-- Work to do --
[1] According to the pipeline tutorial, how many generators are needed for names, and what is each one for?
[2] Duplicate the pipeline tutorial from "ursactl init --dir" to "referencing the directory.".

-- Excerpted text --
▶

Create and Run a Simple Pipeline

In this tutorial, we’ll see how we can create a set of generators and use them to synthesize a simple dataset with things that have color and people that have gender and first names.

We’ll be using the command line interface (CLI). Install and configure the CLI if you haven’t yet.

We’re going to create a set of things that have a random color and a set of people with a random gender and name. We want the name to depend on the person’s gender, so we need two generators: one for male names and one for female names. We want the genders and colors to be equally likely, but we want the names to be selected based on popularity.

Before we jump into creating things, let’s sketch out what we want to do. To run a pipeline, we need a set of seeders and generators. For each generator, we need a transform.

The result looks something like the following:

In this diagram, the stronger lines show definition dependencies (e.g., pipelines depend on generators), and the weaker lines show sequencing dependencies (e.g., ThingSeeder has to run before ColorThings).

Because of the way the platform works, pipelines can share generators, and generators can share transforms. So we can build up a library of transforms and generators as we develop pipelines.

For this tutorial, let’s create a new project named tutorial-project:

ursactl create project tutorial-project

See “Setting a Default Project” for setting tutorial-project as your default project. If you don’t set a default project, you’ll need to provide the project name when you run commands by adding --project tutorial-project to the command.

We can create a local directory to hold all of our files that we can later sync to the project.

ursactl init --dir tutorial-files

We’re using a different directory name than the project so it’s clear when we’re referencing the project and when we’re referencing the directory.

◀

-- Records provided --
▶

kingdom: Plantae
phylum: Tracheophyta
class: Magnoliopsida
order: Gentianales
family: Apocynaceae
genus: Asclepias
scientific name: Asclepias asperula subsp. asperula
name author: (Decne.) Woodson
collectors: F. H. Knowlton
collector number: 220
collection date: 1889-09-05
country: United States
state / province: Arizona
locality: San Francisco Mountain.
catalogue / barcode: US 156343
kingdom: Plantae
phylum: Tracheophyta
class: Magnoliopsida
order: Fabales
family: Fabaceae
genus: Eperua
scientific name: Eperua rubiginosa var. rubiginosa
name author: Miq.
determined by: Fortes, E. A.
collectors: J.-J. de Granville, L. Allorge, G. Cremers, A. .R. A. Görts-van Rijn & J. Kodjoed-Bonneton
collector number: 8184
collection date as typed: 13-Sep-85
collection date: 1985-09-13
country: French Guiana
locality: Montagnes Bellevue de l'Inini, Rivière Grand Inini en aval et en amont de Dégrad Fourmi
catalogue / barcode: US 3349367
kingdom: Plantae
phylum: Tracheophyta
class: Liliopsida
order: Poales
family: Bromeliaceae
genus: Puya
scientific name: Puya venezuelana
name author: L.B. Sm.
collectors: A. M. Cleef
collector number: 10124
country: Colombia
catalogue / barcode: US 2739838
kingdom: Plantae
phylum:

◀

-- Solved tasks --
[1] Two: one for male names and one for female names.

[2]
ursactl init --dir tutorial-files

We’re using a different directory name than the project so it’s clear when we’re referencing the project and when we’re referencing the directory.